A public outcry followed revelations that 3.5 million Pakistani children between 5 and 14 worked up to 12-hour days, for as little as six US cents per hour.

But little credence was given to those who argued that football manufacturing was less harmful than other major Pakistani industries, such as brick-making or surgical instrument manufacture. A major international effort resulted in the Atlanta Agreement to eradicate child labour in Pakistan's football industry within 18 months.

However, many families suffered worrying hardships as a result. In 1999, 16 months after the project started, a Save the Children study, found that, wages decreased by approximately 50% and families involved in the industry had less meals per day than before.

Most of the children who lost their jobs were left without education, many then working in conditions that exposed them to extreme heat, toxic substances, risk of particle inhalation and debt-bondage.

In the cases of the Bangladeshi and Pakistani examples, the will to act seems to have overridden the practical considerations of cause and effect. Nick Dearden can sympathise with this mindset.

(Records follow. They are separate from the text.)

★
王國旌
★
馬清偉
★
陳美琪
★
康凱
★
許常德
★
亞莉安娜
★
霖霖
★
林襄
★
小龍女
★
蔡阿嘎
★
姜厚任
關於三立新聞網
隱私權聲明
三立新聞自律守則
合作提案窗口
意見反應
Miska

As he says, "I think that people are really anxious to DO something, and that's understandable. When I go out to talk about the issue, people's first question is always 'what can I do?' And their immediate impulse is to boycott of course. You don't want your money going on something that's been made by child labourers."

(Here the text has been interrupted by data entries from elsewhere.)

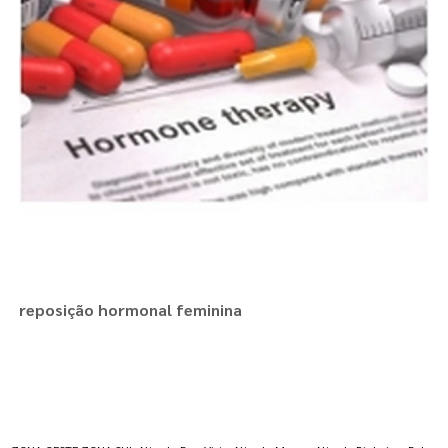
reposição hormonal feminina
Regiões onde a atende :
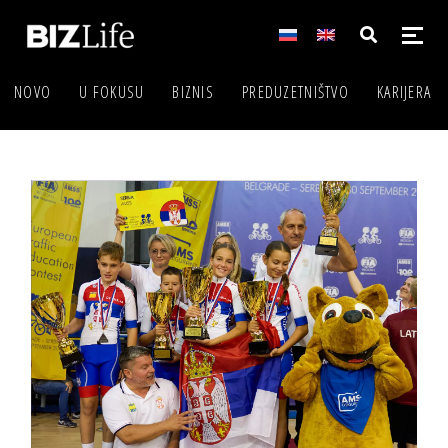
NOVO
U FOKUSU
BIZNIS
PREDUZETNIŠTVO
KARIJERA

But, as the campaign title suggests, this reaction only addresses part of the story. "Our partners feel frustrated," says Dearden, "because it isn't good enough for people to simply say 'I don't want my life or money tainted by association with child labour' but not to mind that, in many parts of the world, child labour will continue, probably in a worse form.

"When the Harkin Bill was going through, many consumers got fired up about child labour and threatened boycotts and so on," says Dearden, "But almost no-one came back to the issue later to say - 'What's happening to those children now? How are they living now?'"

Like the ILO, War on Want sees education provision and collective representation of workers as major steps towards eradicating child labour and the poverty associated with it.

War on Want insists, economic aid must be given to families and trade unions supported, to ensure decent pay and conditions for adults thus eliminating the need for their children to work. They argue further that governments in the developing world must be given assistance in expanding education.

Where War on Want differs slightly from some other organisations is in tolerating the less damaging forms of child labour until suitable support mechanisms can be employed to
ensure that the children do not suffer.

Nick Dearden is conscious of a certain hypocrisy demonstrated by many of those in the developed world, "There is a double standard. When I was in Bangladesh, my first response was 'this is how I imagine the Industrial Revolution looked in the West'. Our industry was built in very similar conditions - child labour, endless working days, appalling conditions, virtually no wages and shortened lives.

"Without organised labour we wouldn't be living the way we do now. The same applies to Bangladesh, which is why War on Want believes the central element of our efforts has to be strengthening the workers' movement on the ground there."

He goes on to explain that "Boycotting - unless specifically requested by workers - is almost always likely to hinder the trade union movement. In fact, one important thing we can do is actually put pressure on companies not to boycott, but to stay in a country and improve working rights and conditions."

Both Nick Dearden and Amirul Haque Amin make a strong case for reassessing the easy answers to the issue of child poverty - to shop elsewhere and forget about it.

It takes more effort than many people are willing to give to actively lobby companies to continue dealing with developing countries but provide fair pay and conditions coupled with economic support for social provision.

And it takes a degree of moral courage to be seen to be tolerating an evil, even for the protection of the victims. The fact is, though, that the "sticking plaster solutions" War on Want refers to are clearly inadequate to treat the wounds of the world's poorest nations.